Paralegal At Work The paralegal career is not new. It began in the 60s, as a solution to the problem of individual legal practitioners and law firms concerning efficiency and cost-effectiveness in offering and delivering legal services.

Not only can a paralegal free up the attorney’s time for more important matters, but they can also help reduce the fees clients usually had to pay if they employed only a team of lawyers to do all the work.

How to be a paralegal

It is actually easy to become a paralegal; you can become one by getting the right education and training, or even by taking paralegal school online courses. If you have limited time due to your current employment or studies, you can study online

How paralegals earn at a law firm

When you work as a paralegal for a law firm, the time you spend doing clerical and administrative work is not billable to any client. Your firm pays you a regular salary. When you spend time on legal work, however, such as when a lawyer assigns you to interview witnesses and write some legal documents for a case, they bill the client for your work.

The difference between lawyer and paralegal

As a paralegal, you cannot give legal advice to clients or anyone in need of legal services. Only a licensed lawyer can do that. In like manner, only a lawyer may accept or reject a case, set a fee for legal services, and represent the interests of a client in court.

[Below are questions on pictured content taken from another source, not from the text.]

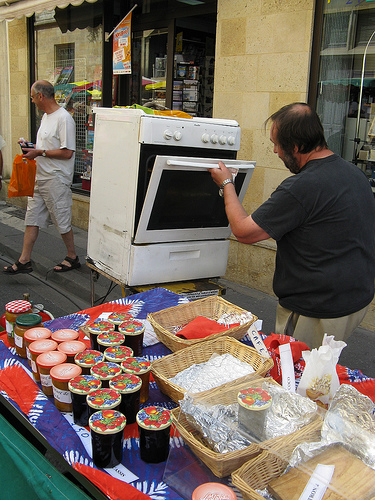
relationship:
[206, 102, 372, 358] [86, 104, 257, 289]
man inspecting oven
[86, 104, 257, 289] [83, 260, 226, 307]
oven on cart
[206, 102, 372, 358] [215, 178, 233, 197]
man wearing watch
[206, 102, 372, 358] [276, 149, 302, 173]
man has beard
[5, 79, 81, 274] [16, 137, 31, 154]
person holding wallet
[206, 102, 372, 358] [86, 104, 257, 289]
man opening oven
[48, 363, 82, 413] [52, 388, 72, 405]
jar has label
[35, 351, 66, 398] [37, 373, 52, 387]
jar has label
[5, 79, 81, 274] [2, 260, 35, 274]
person wearing sandal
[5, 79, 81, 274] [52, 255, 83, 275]
person wearing sandal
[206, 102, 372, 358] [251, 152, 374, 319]
man wearing shirt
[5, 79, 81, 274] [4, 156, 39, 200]
person carrying bag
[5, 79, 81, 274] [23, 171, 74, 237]
person wearing pants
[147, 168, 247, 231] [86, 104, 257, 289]
window on oven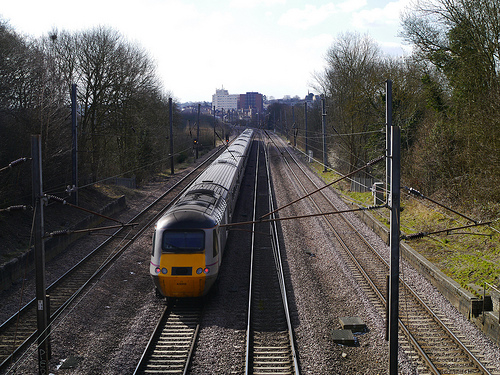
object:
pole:
[70, 83, 79, 207]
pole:
[168, 98, 175, 175]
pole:
[196, 103, 202, 159]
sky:
[2, 0, 487, 109]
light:
[193, 139, 199, 145]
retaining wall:
[24, 182, 122, 271]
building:
[237, 92, 264, 126]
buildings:
[262, 92, 324, 112]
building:
[211, 84, 240, 120]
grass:
[309, 159, 499, 312]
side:
[296, 0, 500, 375]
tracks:
[0, 131, 497, 372]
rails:
[259, 122, 500, 374]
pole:
[382, 78, 403, 374]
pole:
[320, 98, 329, 172]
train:
[149, 127, 254, 298]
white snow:
[145, 126, 252, 307]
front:
[149, 209, 222, 299]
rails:
[1, 109, 158, 371]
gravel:
[189, 269, 248, 375]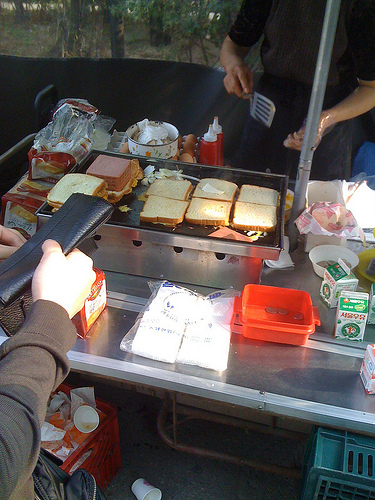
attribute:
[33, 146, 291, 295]
grill — rectangular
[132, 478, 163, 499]
cup — disposible, empty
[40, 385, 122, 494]
crate — small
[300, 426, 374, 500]
crate — plastic, green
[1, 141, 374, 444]
table — sturdy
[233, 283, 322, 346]
box — orange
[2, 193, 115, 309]
wallet — leather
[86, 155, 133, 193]
meat — pink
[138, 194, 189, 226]
bread — delicious, toasted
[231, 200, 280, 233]
bread — toasted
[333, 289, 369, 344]
carton — small, white, green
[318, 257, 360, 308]
carton — green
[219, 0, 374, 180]
person — cooking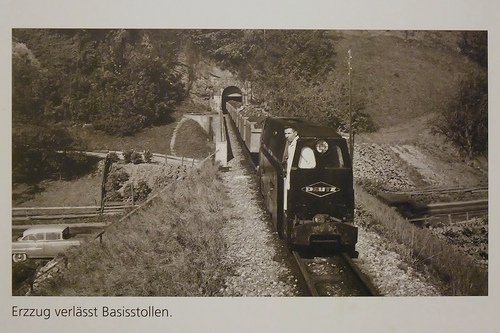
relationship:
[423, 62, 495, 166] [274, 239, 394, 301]
tree near tracks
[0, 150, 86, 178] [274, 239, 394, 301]
tree near tracks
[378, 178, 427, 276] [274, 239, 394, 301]
shrubs near tracks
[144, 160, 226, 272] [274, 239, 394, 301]
shrubs near tracks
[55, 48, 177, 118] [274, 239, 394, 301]
tree near tracks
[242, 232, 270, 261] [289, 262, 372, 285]
rocks around track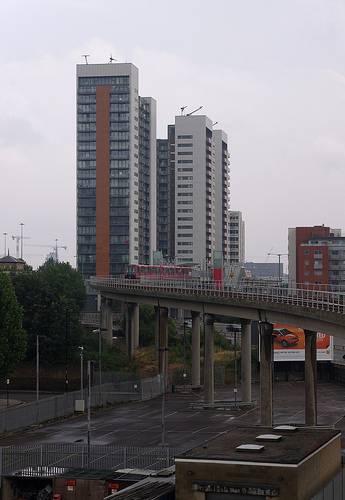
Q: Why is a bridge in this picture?
A: For the train tracks.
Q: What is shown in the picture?
A: A city.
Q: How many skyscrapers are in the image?
A: Four.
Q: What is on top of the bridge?
A: A train.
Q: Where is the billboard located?
A: Behind the bridge.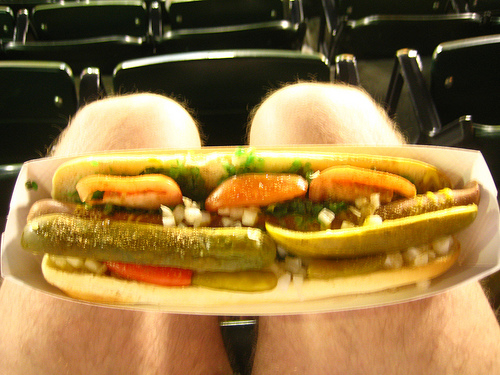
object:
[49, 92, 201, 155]
knee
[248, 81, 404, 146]
knee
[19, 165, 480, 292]
toppings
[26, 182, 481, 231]
hotdog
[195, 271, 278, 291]
pepper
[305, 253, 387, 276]
pepper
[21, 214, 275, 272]
pickle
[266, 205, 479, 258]
pickle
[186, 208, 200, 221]
onion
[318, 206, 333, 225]
onion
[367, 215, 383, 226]
onion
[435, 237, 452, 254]
onion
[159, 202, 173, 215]
onion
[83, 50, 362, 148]
chair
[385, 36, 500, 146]
chair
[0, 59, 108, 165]
chair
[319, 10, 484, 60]
chair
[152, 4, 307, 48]
chair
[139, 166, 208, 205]
relish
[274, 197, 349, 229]
relish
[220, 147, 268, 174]
relish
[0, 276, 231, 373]
leg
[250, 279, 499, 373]
leg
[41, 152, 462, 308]
hotdog bun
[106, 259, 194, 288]
pepper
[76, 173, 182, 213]
tomato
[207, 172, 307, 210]
tomato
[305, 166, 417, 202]
tomato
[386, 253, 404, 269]
onion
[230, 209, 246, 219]
onion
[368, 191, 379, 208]
onion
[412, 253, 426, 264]
onion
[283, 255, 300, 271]
onion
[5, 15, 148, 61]
chair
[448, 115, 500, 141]
top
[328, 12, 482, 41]
top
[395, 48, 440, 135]
armrest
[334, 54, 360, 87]
armrest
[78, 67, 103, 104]
armrest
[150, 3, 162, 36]
armrest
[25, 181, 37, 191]
relish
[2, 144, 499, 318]
box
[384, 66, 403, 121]
leg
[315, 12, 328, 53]
leg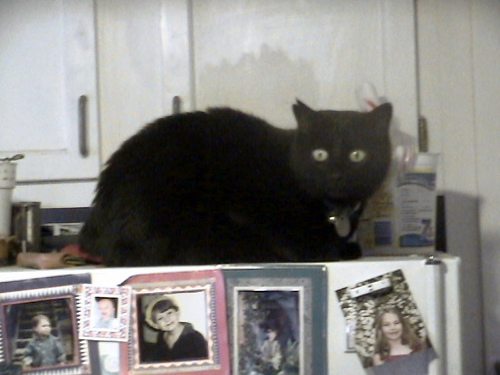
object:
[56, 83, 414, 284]
camera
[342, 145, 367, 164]
eyes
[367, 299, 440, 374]
girl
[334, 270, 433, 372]
picture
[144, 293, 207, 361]
child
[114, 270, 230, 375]
picture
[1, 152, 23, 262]
bucket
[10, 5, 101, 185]
door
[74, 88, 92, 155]
handle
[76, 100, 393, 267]
cat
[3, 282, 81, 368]
pictures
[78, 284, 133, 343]
pictures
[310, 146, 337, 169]
eyes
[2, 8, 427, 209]
cabinets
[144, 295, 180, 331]
cap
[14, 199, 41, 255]
item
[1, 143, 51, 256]
obejcts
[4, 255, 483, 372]
refrigerator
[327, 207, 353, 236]
collar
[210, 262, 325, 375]
photograph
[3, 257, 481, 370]
fridge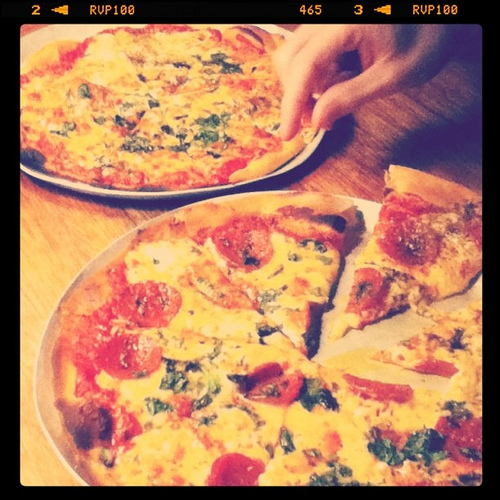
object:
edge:
[20, 165, 143, 200]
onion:
[97, 405, 110, 445]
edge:
[156, 179, 252, 203]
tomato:
[344, 370, 416, 405]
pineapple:
[284, 393, 313, 431]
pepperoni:
[390, 217, 438, 266]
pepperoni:
[120, 281, 182, 328]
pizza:
[38, 160, 483, 487]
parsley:
[302, 375, 337, 407]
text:
[29, 0, 138, 19]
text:
[295, 0, 463, 19]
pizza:
[18, 22, 323, 194]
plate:
[16, 20, 333, 197]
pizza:
[20, 24, 319, 193]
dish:
[19, 22, 345, 200]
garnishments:
[138, 353, 426, 424]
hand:
[268, 25, 464, 145]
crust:
[18, 165, 483, 491]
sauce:
[85, 160, 233, 190]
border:
[2, 2, 498, 496]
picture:
[18, 20, 488, 486]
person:
[263, 21, 457, 141]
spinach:
[358, 424, 453, 470]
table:
[17, 22, 485, 486]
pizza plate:
[27, 178, 482, 486]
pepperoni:
[209, 212, 269, 268]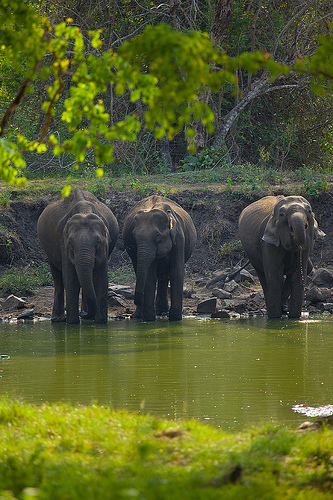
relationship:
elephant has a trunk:
[121, 191, 197, 321] [136, 242, 153, 317]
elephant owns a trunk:
[121, 191, 197, 321] [136, 242, 153, 317]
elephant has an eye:
[121, 191, 197, 321] [155, 231, 165, 239]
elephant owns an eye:
[121, 191, 197, 321] [155, 231, 165, 239]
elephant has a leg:
[121, 191, 197, 321] [266, 266, 284, 318]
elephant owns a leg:
[121, 191, 197, 321] [266, 266, 284, 318]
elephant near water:
[121, 191, 197, 321] [3, 315, 332, 431]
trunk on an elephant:
[136, 242, 153, 317] [121, 191, 197, 321]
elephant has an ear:
[121, 191, 197, 321] [158, 210, 173, 253]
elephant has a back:
[121, 191, 197, 321] [248, 195, 283, 210]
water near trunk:
[3, 315, 332, 431] [136, 242, 153, 317]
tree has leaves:
[2, 3, 150, 195] [114, 81, 126, 96]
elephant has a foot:
[121, 191, 197, 321] [52, 311, 66, 322]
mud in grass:
[162, 431, 180, 443] [2, 395, 332, 499]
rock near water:
[198, 296, 224, 317] [3, 315, 332, 431]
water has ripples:
[3, 315, 332, 431] [294, 400, 333, 422]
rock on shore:
[198, 296, 224, 317] [1, 252, 332, 324]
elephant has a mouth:
[121, 191, 197, 321] [288, 245, 300, 253]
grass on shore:
[2, 395, 332, 499] [1, 252, 332, 324]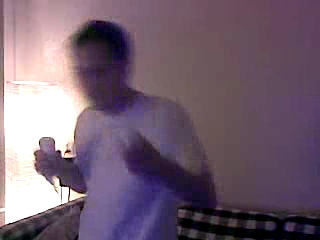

Other fields that require paralegals

Although most paralegals work in private law firms, there are also paralegals working in businesses and corporations, as well as the U.S. government. You may work under a lawyer or law firm’s legal practice, with an accountancy or tax firm, a real estate agency, or in estate planning.

There are plenty of careers for those who are ready to work as paralegals. Get your education and training now and enjoy a lucrative job as a paralegal in the near future.